**Your goal:**
The entries that follow include a run beginning at the line with "34: (295, 215, 70.50)" and ending at the line with "43: (305, 138, 94.85)"; restate that run word for word and leave the rest out.
#### Extracted records ####
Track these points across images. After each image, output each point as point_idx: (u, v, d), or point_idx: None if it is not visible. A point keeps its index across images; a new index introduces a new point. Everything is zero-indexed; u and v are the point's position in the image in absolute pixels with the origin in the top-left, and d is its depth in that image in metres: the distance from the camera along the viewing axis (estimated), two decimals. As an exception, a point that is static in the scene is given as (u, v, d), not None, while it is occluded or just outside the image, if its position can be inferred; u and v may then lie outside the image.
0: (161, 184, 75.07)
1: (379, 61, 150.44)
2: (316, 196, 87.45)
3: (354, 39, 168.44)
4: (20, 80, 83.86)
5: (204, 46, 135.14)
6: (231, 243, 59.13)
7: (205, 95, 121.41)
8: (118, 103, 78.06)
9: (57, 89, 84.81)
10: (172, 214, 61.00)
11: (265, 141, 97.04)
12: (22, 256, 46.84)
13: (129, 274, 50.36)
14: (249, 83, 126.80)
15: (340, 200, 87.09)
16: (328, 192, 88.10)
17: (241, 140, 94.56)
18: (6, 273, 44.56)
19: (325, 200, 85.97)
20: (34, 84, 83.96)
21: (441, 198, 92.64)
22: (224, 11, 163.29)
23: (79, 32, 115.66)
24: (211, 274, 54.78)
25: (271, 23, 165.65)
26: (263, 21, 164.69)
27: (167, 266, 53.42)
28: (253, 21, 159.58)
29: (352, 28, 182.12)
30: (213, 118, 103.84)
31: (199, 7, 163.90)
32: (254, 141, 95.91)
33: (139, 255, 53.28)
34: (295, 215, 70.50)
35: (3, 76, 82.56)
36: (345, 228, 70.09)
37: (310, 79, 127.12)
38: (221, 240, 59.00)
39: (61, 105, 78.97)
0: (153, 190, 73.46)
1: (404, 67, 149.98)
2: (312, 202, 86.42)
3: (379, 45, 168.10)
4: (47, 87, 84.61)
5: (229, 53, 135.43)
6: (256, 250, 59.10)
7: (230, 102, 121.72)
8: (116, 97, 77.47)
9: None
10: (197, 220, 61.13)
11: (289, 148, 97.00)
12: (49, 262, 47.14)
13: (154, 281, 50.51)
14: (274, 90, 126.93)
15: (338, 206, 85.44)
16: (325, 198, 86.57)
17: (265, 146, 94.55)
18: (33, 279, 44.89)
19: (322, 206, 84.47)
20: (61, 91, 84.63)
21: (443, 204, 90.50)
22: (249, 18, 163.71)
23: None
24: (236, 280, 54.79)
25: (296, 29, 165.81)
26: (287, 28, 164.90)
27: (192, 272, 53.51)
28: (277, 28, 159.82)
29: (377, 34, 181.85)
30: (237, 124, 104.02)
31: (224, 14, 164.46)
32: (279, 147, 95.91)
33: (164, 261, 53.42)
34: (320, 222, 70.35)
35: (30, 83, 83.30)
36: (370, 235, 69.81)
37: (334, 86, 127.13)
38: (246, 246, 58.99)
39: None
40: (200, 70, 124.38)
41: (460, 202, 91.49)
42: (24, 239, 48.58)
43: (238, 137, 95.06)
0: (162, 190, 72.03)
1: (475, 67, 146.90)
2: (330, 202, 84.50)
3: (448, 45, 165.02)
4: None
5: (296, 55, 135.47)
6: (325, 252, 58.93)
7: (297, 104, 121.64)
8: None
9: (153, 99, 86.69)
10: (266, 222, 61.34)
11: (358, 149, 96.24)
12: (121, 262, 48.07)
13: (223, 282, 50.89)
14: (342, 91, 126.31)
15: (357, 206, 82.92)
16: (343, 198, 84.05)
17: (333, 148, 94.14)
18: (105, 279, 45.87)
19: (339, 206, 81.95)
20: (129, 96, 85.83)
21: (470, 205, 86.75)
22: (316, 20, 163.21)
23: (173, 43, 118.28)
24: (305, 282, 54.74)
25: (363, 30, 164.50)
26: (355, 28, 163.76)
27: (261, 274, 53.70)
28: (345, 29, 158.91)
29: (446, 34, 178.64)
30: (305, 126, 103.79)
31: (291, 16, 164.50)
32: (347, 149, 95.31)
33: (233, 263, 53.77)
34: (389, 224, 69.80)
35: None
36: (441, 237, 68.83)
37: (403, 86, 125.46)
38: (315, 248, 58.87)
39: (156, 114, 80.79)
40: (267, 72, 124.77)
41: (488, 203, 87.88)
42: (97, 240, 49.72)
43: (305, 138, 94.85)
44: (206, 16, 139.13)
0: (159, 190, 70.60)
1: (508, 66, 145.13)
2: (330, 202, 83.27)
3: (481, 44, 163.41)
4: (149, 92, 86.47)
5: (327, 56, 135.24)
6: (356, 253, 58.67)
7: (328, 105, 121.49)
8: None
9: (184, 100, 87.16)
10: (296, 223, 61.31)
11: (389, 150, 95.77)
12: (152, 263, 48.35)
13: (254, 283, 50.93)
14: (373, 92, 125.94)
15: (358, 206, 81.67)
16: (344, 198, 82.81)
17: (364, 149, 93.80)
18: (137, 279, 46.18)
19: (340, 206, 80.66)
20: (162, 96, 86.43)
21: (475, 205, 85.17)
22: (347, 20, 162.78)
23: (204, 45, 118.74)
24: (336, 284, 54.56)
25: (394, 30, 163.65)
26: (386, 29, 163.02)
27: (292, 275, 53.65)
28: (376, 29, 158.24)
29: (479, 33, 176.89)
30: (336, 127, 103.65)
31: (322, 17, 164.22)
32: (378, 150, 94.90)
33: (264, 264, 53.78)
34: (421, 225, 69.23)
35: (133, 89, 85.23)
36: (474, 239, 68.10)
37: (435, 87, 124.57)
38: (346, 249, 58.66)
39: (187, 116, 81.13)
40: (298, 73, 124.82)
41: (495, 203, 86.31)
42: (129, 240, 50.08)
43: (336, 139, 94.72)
####
**Output:**
34: (295, 215, 70.50)
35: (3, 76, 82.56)
36: (345, 228, 70.09)
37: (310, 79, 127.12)
38: (221, 240, 59.00)
39: (61, 105, 78.97)
0: (153, 190, 73.46)
1: (404, 67, 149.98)
2: (312, 202, 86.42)
3: (379, 45, 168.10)
4: (47, 87, 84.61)
5: (229, 53, 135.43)
6: (256, 250, 59.10)
7: (230, 102, 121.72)
8: (116, 97, 77.47)
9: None
10: (197, 220, 61.13)
11: (289, 148, 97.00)
12: (49, 262, 47.14)
13: (154, 281, 50.51)
14: (274, 90, 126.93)
15: (338, 206, 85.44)
16: (325, 198, 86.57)
17: (265, 146, 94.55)
18: (33, 279, 44.89)
19: (322, 206, 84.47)
20: (61, 91, 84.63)
21: (443, 204, 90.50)
22: (249, 18, 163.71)
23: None
24: (236, 280, 54.79)
25: (296, 29, 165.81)
26: (287, 28, 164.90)
27: (192, 272, 53.51)
28: (277, 28, 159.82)
29: (377, 34, 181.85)
30: (237, 124, 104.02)
31: (224, 14, 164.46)
32: (279, 147, 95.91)
33: (164, 261, 53.42)
34: (320, 222, 70.35)
35: (30, 83, 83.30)
36: (370, 235, 69.81)
37: (334, 86, 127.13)
38: (246, 246, 58.99)
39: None
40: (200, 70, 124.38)
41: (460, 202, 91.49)
42: (24, 239, 48.58)
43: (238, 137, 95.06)
0: (162, 190, 72.03)
1: (475, 67, 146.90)
2: (330, 202, 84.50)
3: (448, 45, 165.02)
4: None
5: (296, 55, 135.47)
6: (325, 252, 58.93)
7: (297, 104, 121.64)
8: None
9: (153, 99, 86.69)
10: (266, 222, 61.34)
11: (358, 149, 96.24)
12: (121, 262, 48.07)
13: (223, 282, 50.89)
14: (342, 91, 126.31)
15: (357, 206, 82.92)
16: (343, 198, 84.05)
17: (333, 148, 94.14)
18: (105, 279, 45.87)
19: (339, 206, 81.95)
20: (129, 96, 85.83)
21: (470, 205, 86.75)
22: (316, 20, 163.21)
23: (173, 43, 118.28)
24: (305, 282, 54.74)
25: (363, 30, 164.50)
26: (355, 28, 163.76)
27: (261, 274, 53.70)
28: (345, 29, 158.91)
29: (446, 34, 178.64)
30: (305, 126, 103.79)
31: (291, 16, 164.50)
32: (347, 149, 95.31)
33: (233, 263, 53.77)
34: (389, 224, 69.80)
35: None
36: (441, 237, 68.83)
37: (403, 86, 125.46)
38: (315, 248, 58.87)
39: (156, 114, 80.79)
40: (267, 72, 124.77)
41: (488, 203, 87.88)
42: (97, 240, 49.72)
43: (305, 138, 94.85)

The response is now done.